Spiel am 28.03.2016: SG Wickenrode/Helsa - LFV 3:3 (1:2)

3:1-Vorsprung aus der Hand gegeben

Obwohl der LFV in der 82. Spielminute durch John Schneider mit 3:1 in Führung ging und noch gute Chancen zu einem weiteren Tor hatte, reichte es beim Neuling in Wickenrode am Ende nur zu einem unglücklichen 3:3-Remis, wobei der Ausgleichstreffer für die Gastgeber erst in der letzten Minute fiel.

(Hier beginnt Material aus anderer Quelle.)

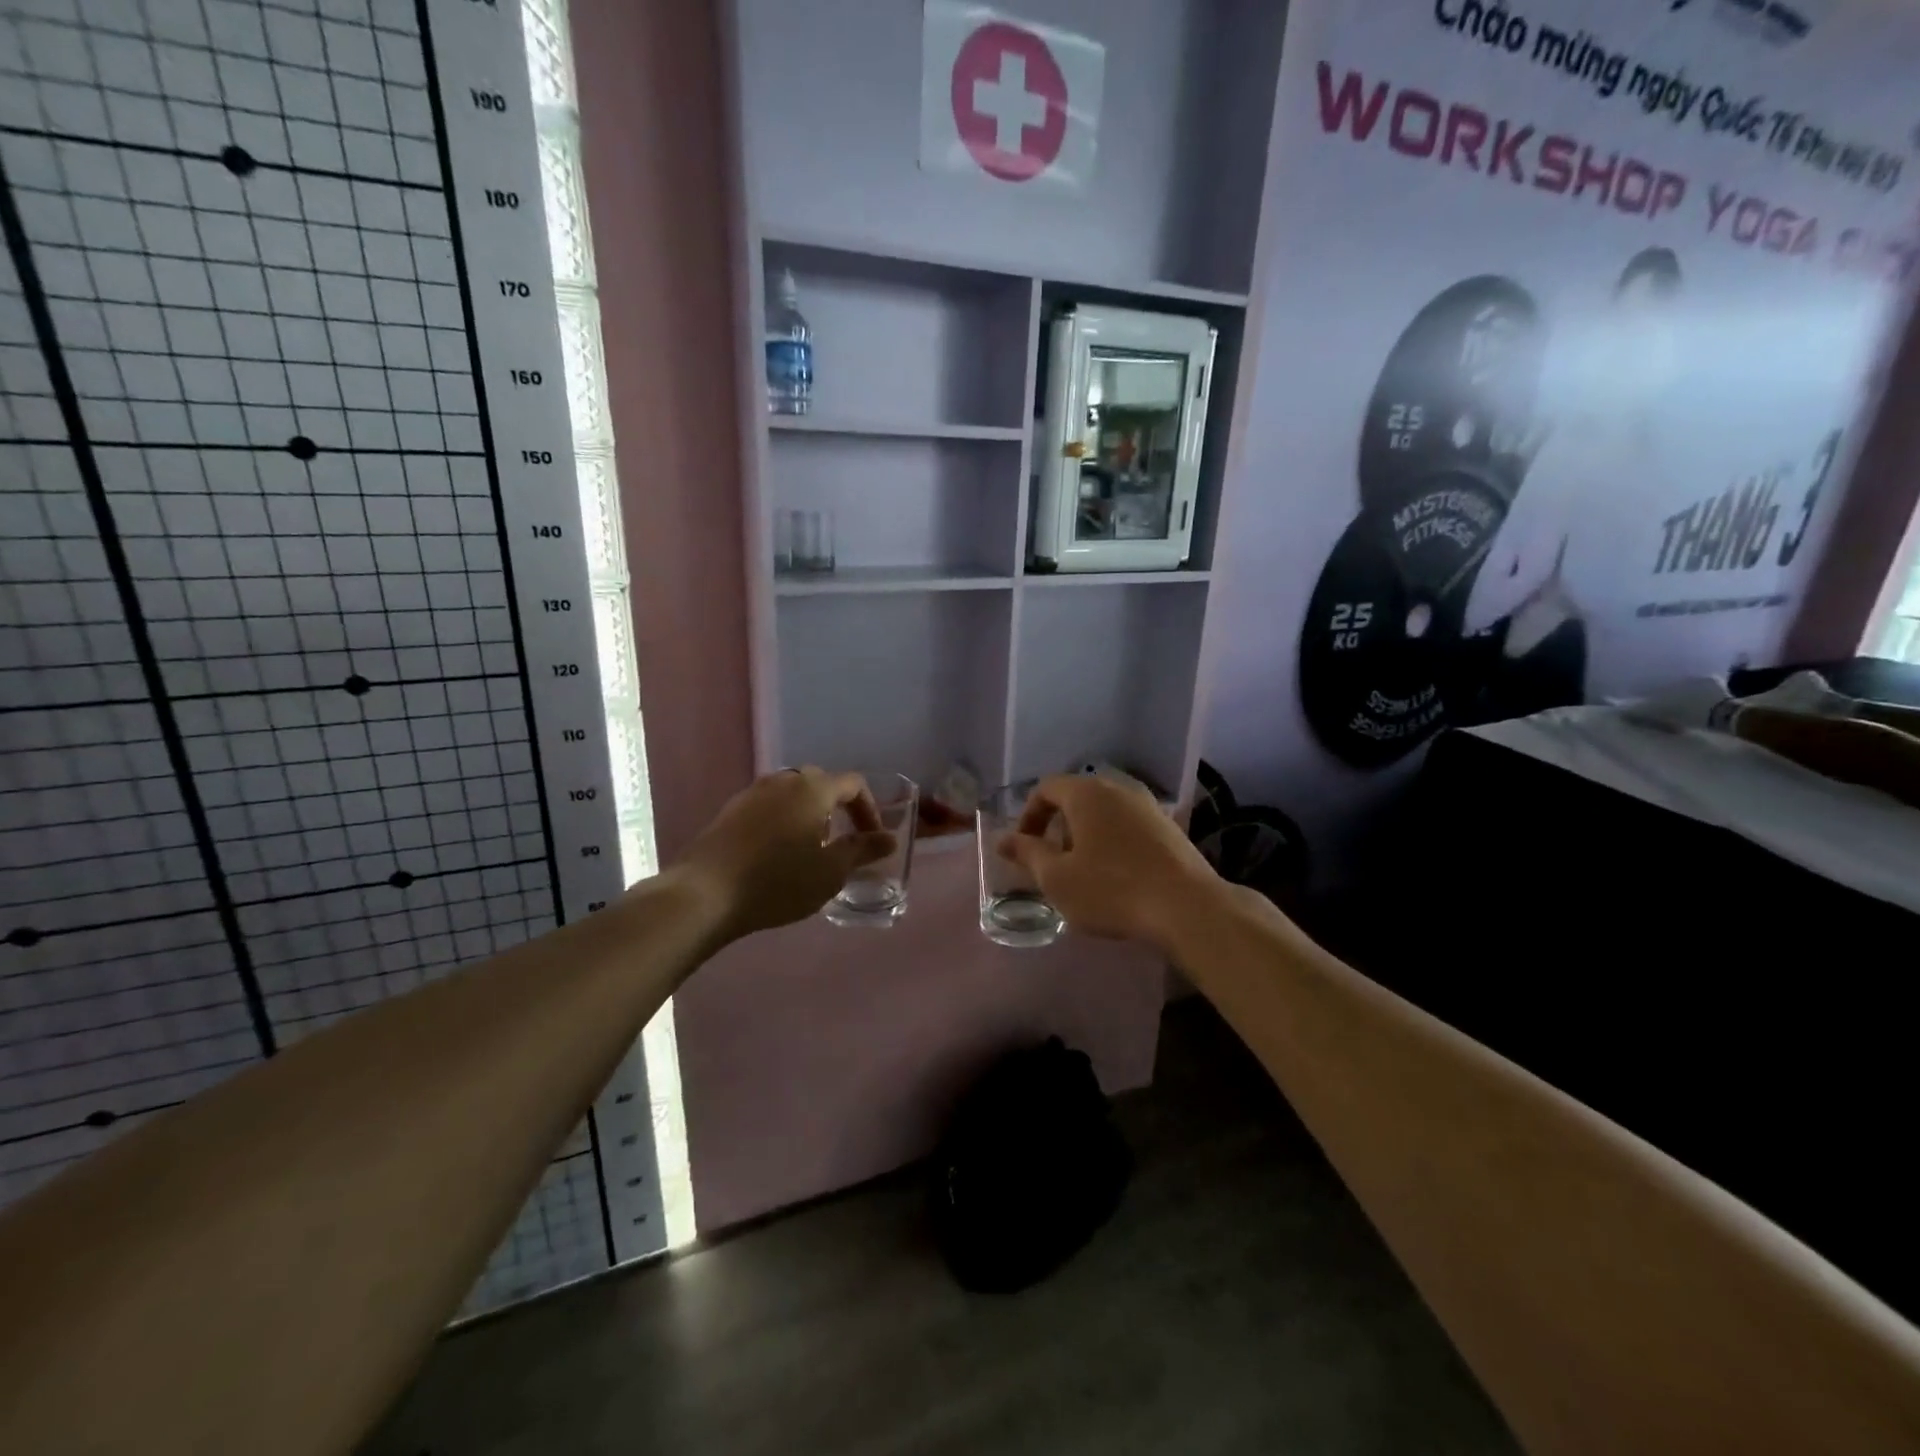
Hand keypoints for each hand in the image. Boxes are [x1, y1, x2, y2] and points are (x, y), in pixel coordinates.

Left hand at [674, 768, 893, 940]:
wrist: (705, 894)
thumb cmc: (778, 881)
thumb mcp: (830, 871)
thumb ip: (863, 851)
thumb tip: (889, 839)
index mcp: (813, 788)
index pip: (853, 784)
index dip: (869, 809)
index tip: (873, 839)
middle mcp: (783, 781)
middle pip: (821, 784)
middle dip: (838, 809)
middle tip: (843, 842)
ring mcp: (752, 793)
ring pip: (792, 795)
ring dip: (809, 815)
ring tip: (811, 850)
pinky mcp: (730, 811)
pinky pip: (769, 808)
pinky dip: (783, 822)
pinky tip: (778, 854)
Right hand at [998, 775, 1223, 951]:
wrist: (1187, 907)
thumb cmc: (1111, 889)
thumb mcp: (1057, 878)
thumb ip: (1027, 854)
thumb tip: (1002, 839)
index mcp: (1087, 793)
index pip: (1046, 788)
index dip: (1028, 816)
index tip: (1023, 848)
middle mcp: (1118, 788)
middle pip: (1076, 797)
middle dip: (1056, 826)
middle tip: (1050, 861)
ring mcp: (1148, 806)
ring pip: (1104, 811)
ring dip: (1084, 835)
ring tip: (1082, 871)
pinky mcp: (1169, 827)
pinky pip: (1127, 825)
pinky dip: (1111, 842)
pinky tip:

Obwohl Trainer Sead Hadzic in diesem Auswärtsspiel auf unseren privat verhinderten Torjäger Kai Simon verzichten musste, waren seine Schützlinge diesmal insgesamt torgefährlicher als noch eine Woche zuvor in Fürstenhagen. Zwar geriet man gegen die abstiegsbedrohten Gastgeber bereits in der 3. Spielminute durch einen Treffer ihres Torjägers Danny Nickel früh mit 0:1 in Rückstand. Doch konnten Luetfi Elevli und Routinier Kalle Wegendt noch vor der Halbzeit den Rückstand in eine 2:1-Führung verwandeln. Als dann in der 82. Minute durch John Schneider sogar das 3:1 für den LFV fiel, schien der erste Sieg im Jahr 2016 unter Dach und Fach zu sein. Leider hatte man die Rechnung ohne die nie aufsteckenden Gastgeber gemacht. 

Die HNA schreibt zu den nun folgenden turbulenten Schlussminuten in ihrem Bericht: "Über den Sportplatz in Wickenrode pfiff am Ostermontag ein eiskalter Wind, dennoch war dort in der Schlussphase dieser Nachbarschaftspartie die Hölle los. "Nie und nimmer hätte ich noch mit diesem Ergebnis gerechnet", gestand SG-Spartenleiter Frank Lichte nach turbulenten letzten Minuten voller Emotionen und Leidenschaft. Nach der zwischenzeitlichen 3:1-Führung der Gäste durch John Schneider schien acht Minuten vor dem Abpfiff für den Favoriten alles klar, doch dann ging es beim Aufsteiger aber noch drunter und drüber. SG-Torjäger Danny Nickel brachte seine Farben mit seinem zweiten Treffer wieder heran (84.), Mannschaftskamerad Patrick Krauss sorgte in der letzten Spielminute sogar noch für den Ausgleich. Die Spieler im Trikot der Hausherren und ihre Fans waren aus dem Häuschen, beim Gegner gab es dagegen nur bedröppelte Gesichter. "Die Lichtenauer hatten sogar noch gute Chancen zu einem vierten und fünften Tor. Wenn sie es cleverer ausgespielt hätten, dann wäre die Messe gelesen gewesen", war Frank Lichte ehrlich genug von einem glücklichen Punktgewinn seiner Mannschaft zu sprechen."

Für den LFV kamen in Wickenrode zum Einsatz:

Michael Seitz, Aykut Yilmaz, Lukas Dickel, Waldemar Driegert, Stefan Ludwig, Luetfi Elevli, Waldemar Hein, Waldemar Schledewitz, Kevin Christl, Karlheinz Wegendt, John Schneider, Eduard Gross, Emrah Koc, Atakan Polat.